Do you feel like the world is divided between people who can draw and people who can’t and that you fall in the latter category? Well, try living in Lake Oswego. For a small community, it seems to have more than its fair share of artists so maybe there is something in the air here which will unlock your artistic gene.
“I didn’t really get into art until I moved here,” explains Barbara Vance, a member of the local painting group, Lake Area Artists, who was recently featured in International Artist magazine. Lake Oswego’s natural beauty and an inspiring watercolor class in a local artist’s home set her on the artistic path she enjoys now.
But Vance wasn’t like the rest of us wannabe’s. She drew as soon as she could hold a pencil at the age of two and her mother finally had to protect her walls from Vance’s creative expression by hanging butcher paper behind her bedroom door. “Here, have at it,” her mom said. “Just don’t draw on the walls anymore.”
These days Vance paints on canvas, and often in the company of the Color Fusion, an artist’s version of a quilting bee where seven painters meet every Friday morning to promote, help and inspire each other.

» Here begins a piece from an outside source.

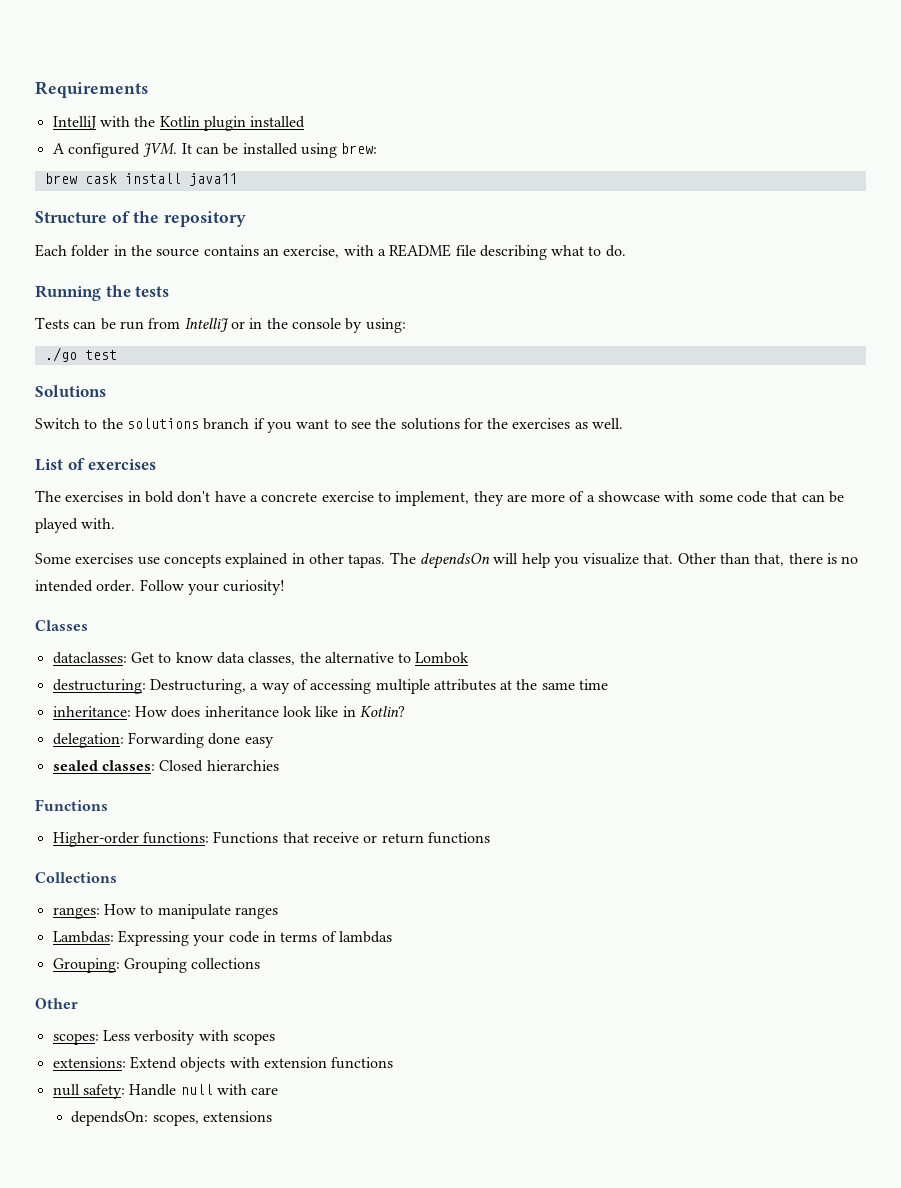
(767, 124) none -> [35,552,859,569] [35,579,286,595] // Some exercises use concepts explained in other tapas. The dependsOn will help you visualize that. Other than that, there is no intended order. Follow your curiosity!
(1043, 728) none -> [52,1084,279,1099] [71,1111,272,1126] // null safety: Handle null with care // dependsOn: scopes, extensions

She and her fellow Lake Area Artists will be exhibiting their work at their annual Show and Sale, “Art Affair” April 27-29 at the Lakewood Center for the Arts at 368 State Street. Hours are 10 a.m. to 8 p.m. on Friday and Saturday; 10 a.m. to 5 p.m. on Sunday. A wine and music reception will be held on Friday, April 27 from 6 p.m. to 8 p.m.
Here’s how Lake Oswego inspires some of them:
●KAY ALLENBAUGH. Allenbaugh’s painting career follows her successful writing career as the author of the Chocolate for a Woman’s Soul series. She has been painting for six years and didn’t even know she could wield a brush until she took an art class on a lark. “I just fell madly and deeply in love with it,” she explains, “and I became very passionate about watercolor.” Like her writing, Allenbaugh sees her painting as a way to bring richness into the world.

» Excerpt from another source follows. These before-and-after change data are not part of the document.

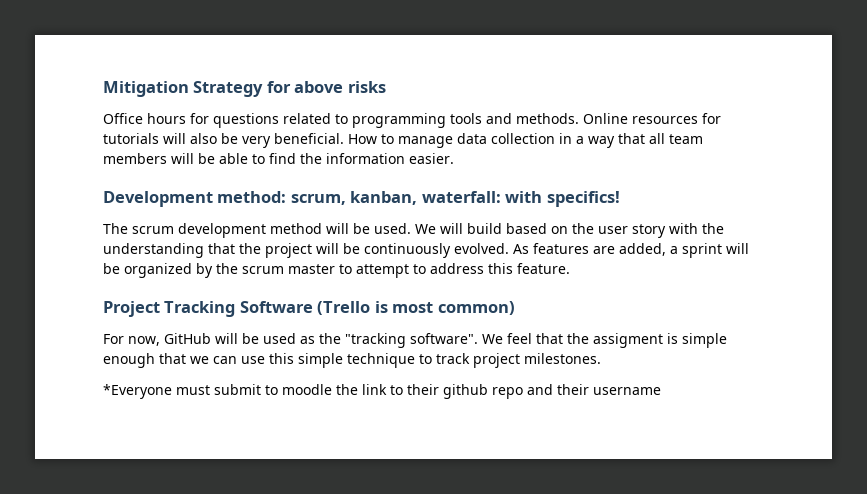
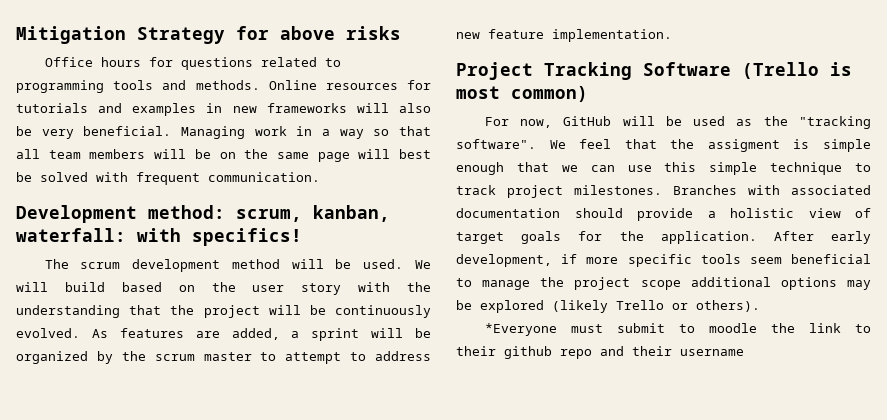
(159, 138) none -> [98,103,347,116] and examples in new frameworks
[348,133,555,148] How to manage data collection -> [180,126,287,139] Managing work
(615, 142) none -> [373,129,390,136] so
[219,153,454,164] able to find the information easier. -> [219,149,431,162] [16,172,320,185] on the same page will best be solved with frequent communication.
[488,263,570,274] this feature. -> [456,29,672,42] new feature implementation.
(601, 358) none -> [673,185,871,195] [456,208,871,221] [456,231,871,244] [456,254,871,267] [456,277,871,290] [456,300,760,313] Branches with associated documentation should provide a holistic view of target goals for the application. After early development, if more specific tools seem beneficial to manage the project scope additional options may be explored (likely Trello or others).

Allenbaugh grew up in Lake Oswego but left for about 20 years. During that time she traveled around the world with her husband but never lost her appreciation for Lake Oswego’s beauty. “I think our environment is so conducive to painting—the amazing colors of greens, the lights and darks, the shadows, and the dappled sun,” she explains.
●LINDA TERHARK. Terhark doesn’t have to look too far for inspiration. Her studio looks out over Oswego Lake. “It’s a beautiful place to live,” Terhark explains. “There are lots of colors to choose from whether it be the plants, the trees or all the flowers everywhere.”
She is also impressed by the priority that the City of Lake Oswego gives to the aesthetics of the environment. She points to the Arts Commission, the Gallery Without Walls, and the plantings around town when she says, “To think that a city is devoting that kind of money and time to make the city more beautiful is just amazing.”
●AIRI FOOTE. Foote is an abstract artist who draws more from inside her own head for inspiration than from the environment around her. But she too finds Lake Oswego to be “very artist friendly.” She has been a member of the Lake Area Artists for 18 years and benefits from their monthly meetings where sometimes fellow artists demonstrate their technique. “Even if you do a different type of art, you still learn something from everybody,” she explains.
●BARBARA VANCE. Lake Oswego inspires Vance in two ways. First, the people. “The artists here—we all kind of inspire each other and help each other out,” she explains. And then there’s the natural beauty. From the Saturday market, to George Rogers Park, to the lake outside her Color Fusion co-member, Kay Allenbaugh’s house, to the flower baskets—Vance never runs out of ideas of what to paint.